++++ LISTED RECORDS ++++

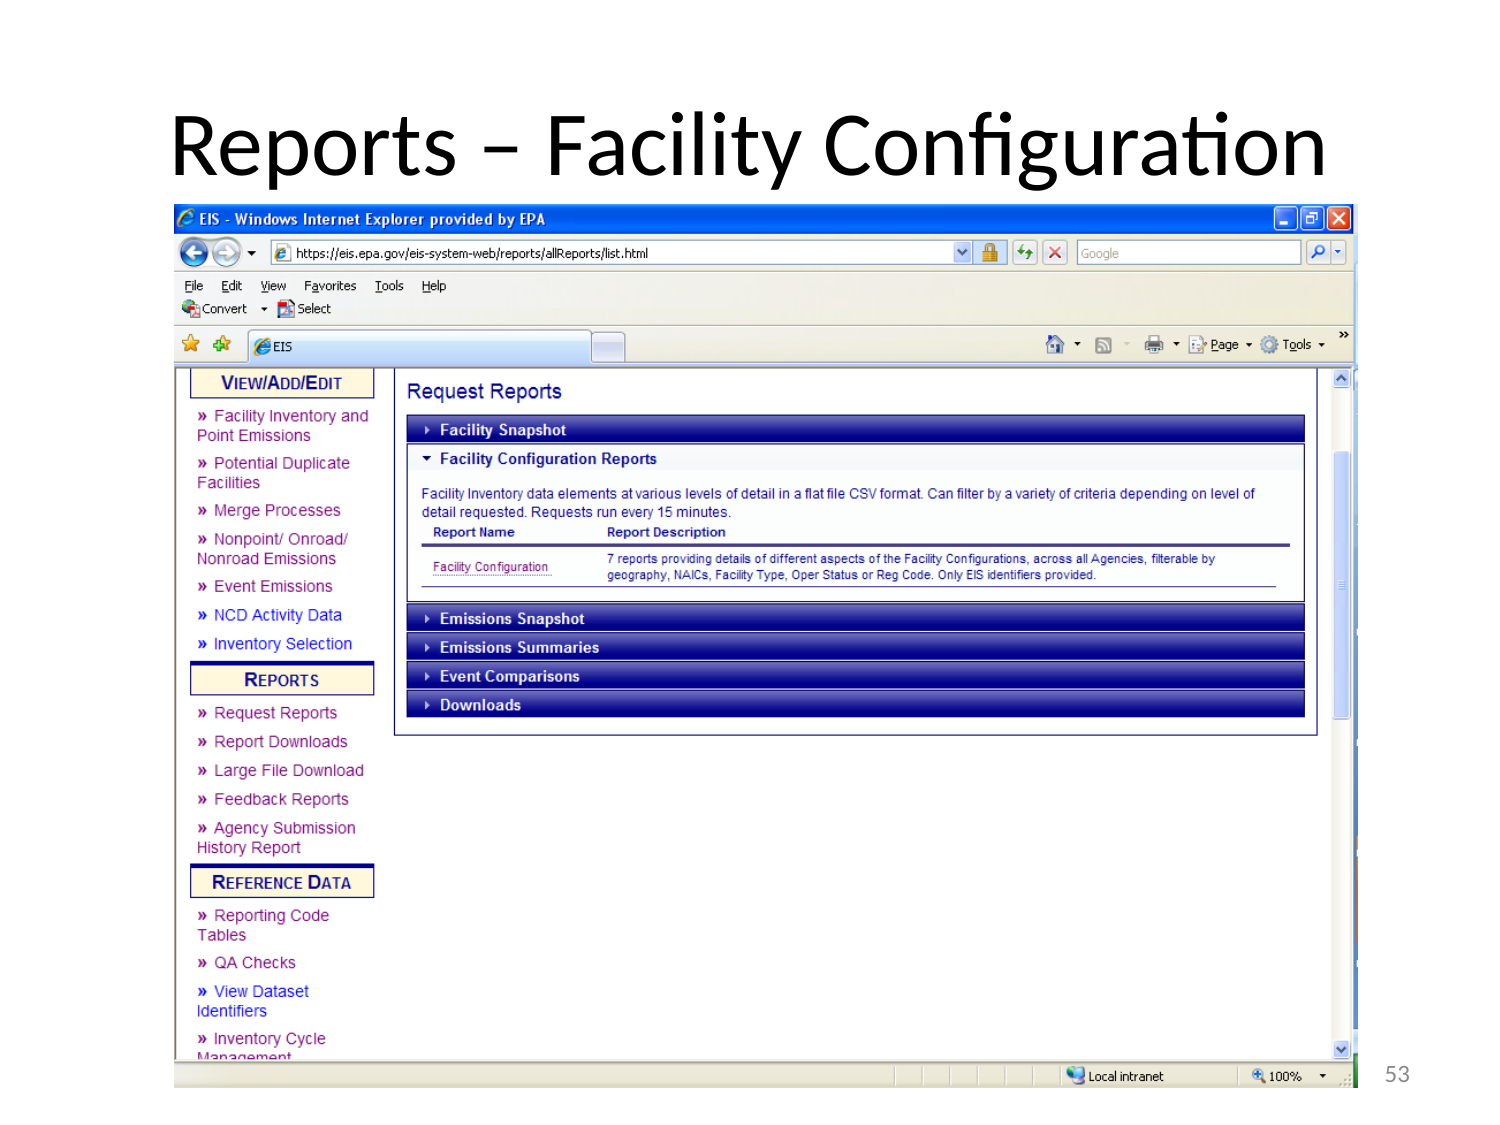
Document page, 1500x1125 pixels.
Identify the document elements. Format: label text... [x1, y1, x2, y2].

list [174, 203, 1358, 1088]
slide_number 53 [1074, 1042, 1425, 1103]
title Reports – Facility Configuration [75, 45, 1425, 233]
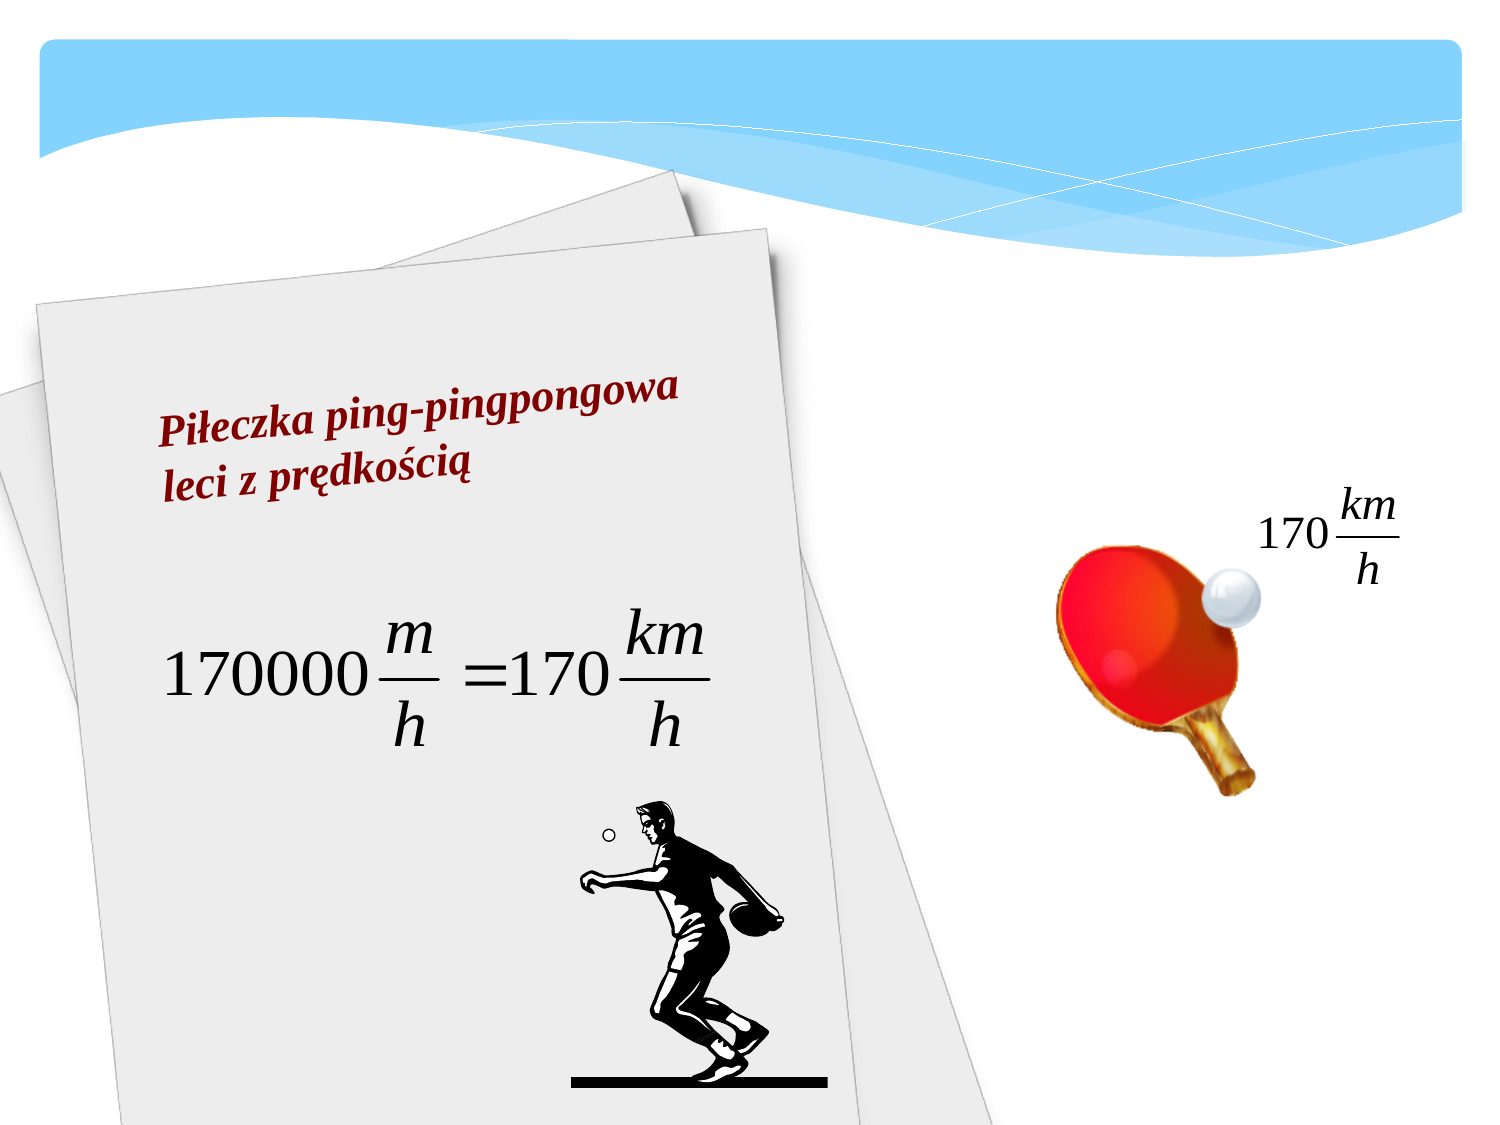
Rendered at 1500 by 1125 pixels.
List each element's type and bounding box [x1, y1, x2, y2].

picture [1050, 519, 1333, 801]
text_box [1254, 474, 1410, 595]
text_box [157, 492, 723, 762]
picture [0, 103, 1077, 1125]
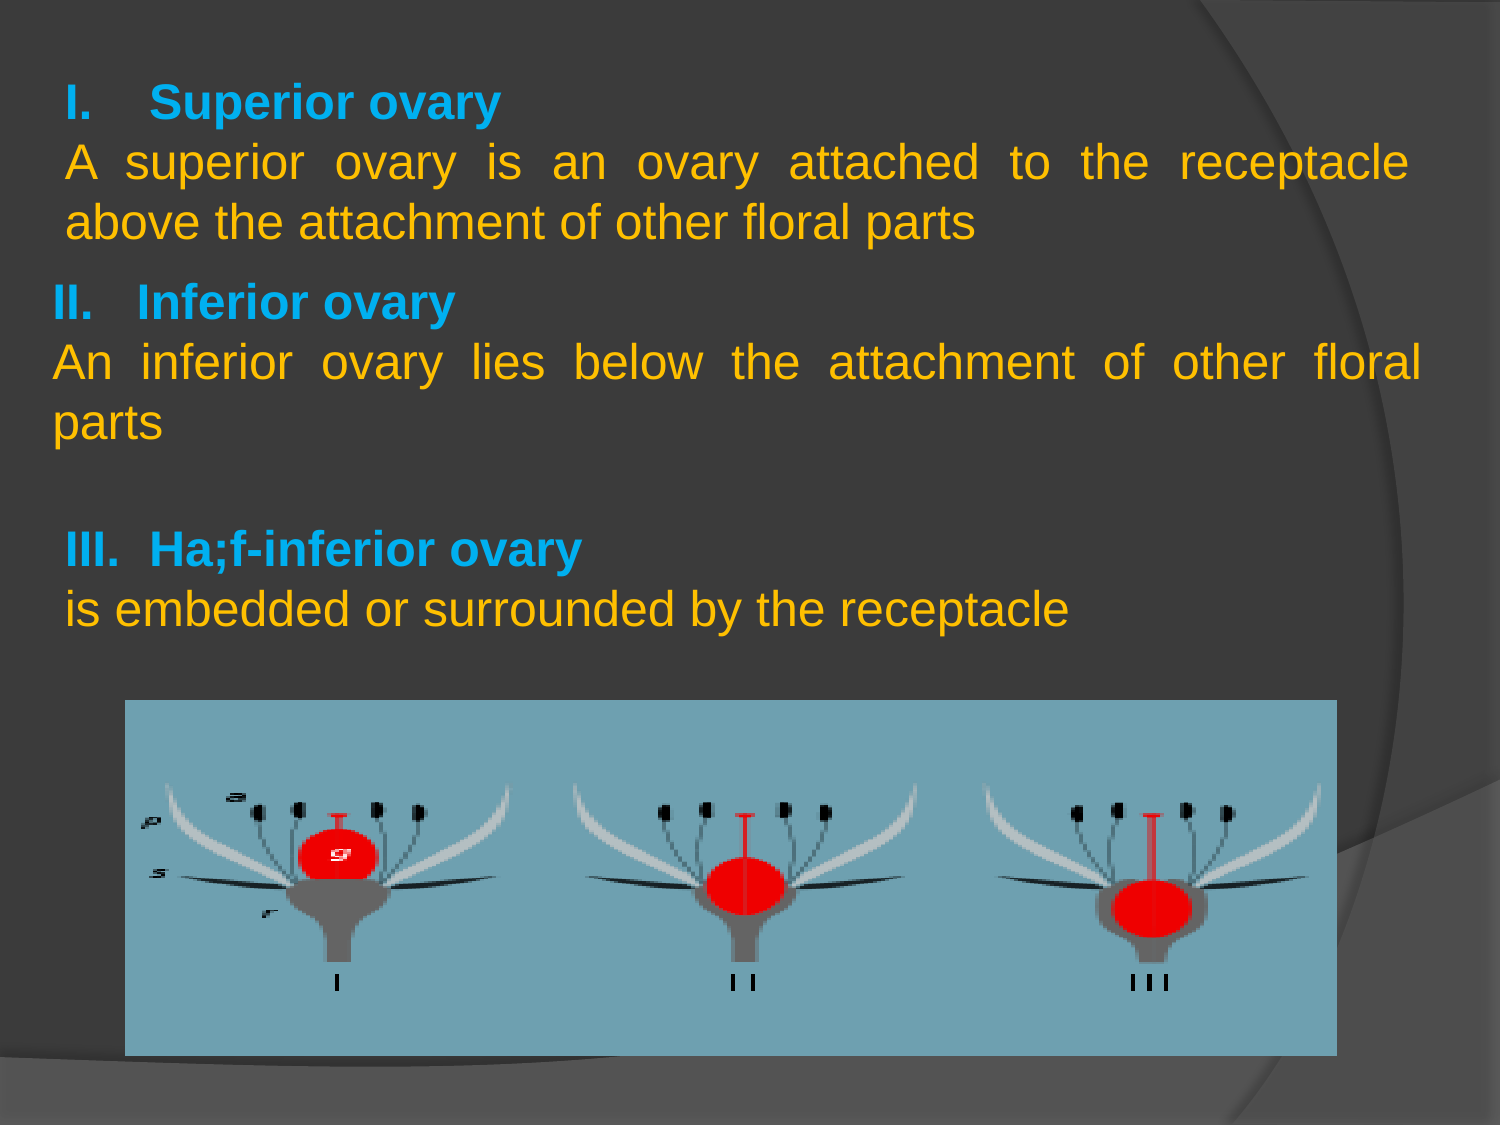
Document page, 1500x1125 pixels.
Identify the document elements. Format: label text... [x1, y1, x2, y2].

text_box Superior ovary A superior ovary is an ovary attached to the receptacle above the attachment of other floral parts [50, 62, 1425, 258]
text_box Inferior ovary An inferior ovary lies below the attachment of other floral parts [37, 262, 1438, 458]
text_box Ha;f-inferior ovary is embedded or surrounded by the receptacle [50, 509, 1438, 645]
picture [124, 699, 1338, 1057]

++++

REQUIREMENT:
Leaving out the pictures, print every record exactly as written.

EXERCISE RESPONSE:
Document page, 1500x1125 pixels.
Identify the document elements. Format: label text... [x1, y1, x2, y2].

list [174, 203, 1358, 1088]
slide_number 53 [1074, 1042, 1425, 1103]
title Reports – Facility Configuration [75, 45, 1425, 233]
Rendered at 1500 by 1125 pixels.
List each element's type and bounding box [x1, y1, x2, y2].

picture [1050, 519, 1333, 801]
text_box [1254, 474, 1410, 595]
text_box [157, 492, 723, 762]
picture [0, 103, 1077, 1125]
Document page, 1500x1125 pixels.
Identify the document elements. Format: label text... [x1, y1, x2, y2].

text_box Superior ovary A superior ovary is an ovary attached to the receptacle above the attachment of other floral parts [50, 62, 1425, 258]
text_box Inferior ovary An inferior ovary lies below the attachment of other floral parts [37, 262, 1438, 458]
text_box Ha;f-inferior ovary is embedded or surrounded by the receptacle [50, 509, 1438, 645]
picture [124, 699, 1338, 1057]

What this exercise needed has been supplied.